──────── Data for the task

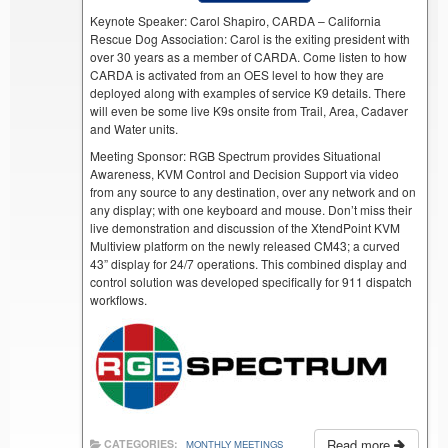
Keynote Speaker: Carol Shapiro, CARDA – California
Rescue Dog Association: Carol is the exiting president with
over 30 years as a member of CARDA. Come listen to how
CARDA is activated from an OES level to how they are
deployed along with examples of service K9 details. There
will even be some live K9s onsite from Trail, Area, Cadaver
and Water units.
Meeting Sponsor: RGB Spectrum provides Situational
Awareness, KVM Control and Decision Support via video
from any source to any destination, over any network and on
any display; with one keyboard and mouse. Don’t miss their
live demonstration and discussion of the XtendPoint KVM
Multiview platform on the newly released CM43; a curved
43” display for 24/7 operations. This combined display and
control solution was developed specifically for 911 dispatch
workflows.
Read more
CATEGORIES:
MONTHLY MEETINGS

────────────────

◆ **Assignment**: Write out the entries above verbatim, without pictures.

◆ **Written solution**:
Keynote Speaker: Carol Shapiro, CARDA – California
Rescue Dog Association: Carol is the exiting president with
over 30 years as a member of CARDA. Come listen to how
CARDA is activated from an OES level to how they are
deployed along with examples of service K9 details. There
will even be some live K9s onsite from Trail, Area, Cadaver
and Water units.
Meeting Sponsor: RGB Spectrum provides Situational
Awareness, KVM Control and Decision Support via video
from any source to any destination, over any network and on
any display; with one keyboard and mouse. Don’t miss their
live demonstration and discussion of the XtendPoint KVM
Multiview platform on the newly released CM43; a curved
43” display for 24/7 operations. This combined display and
control solution was developed specifically for 911 dispatch
workflows.
Read more
CATEGORIES:
MONTHLY MEETINGS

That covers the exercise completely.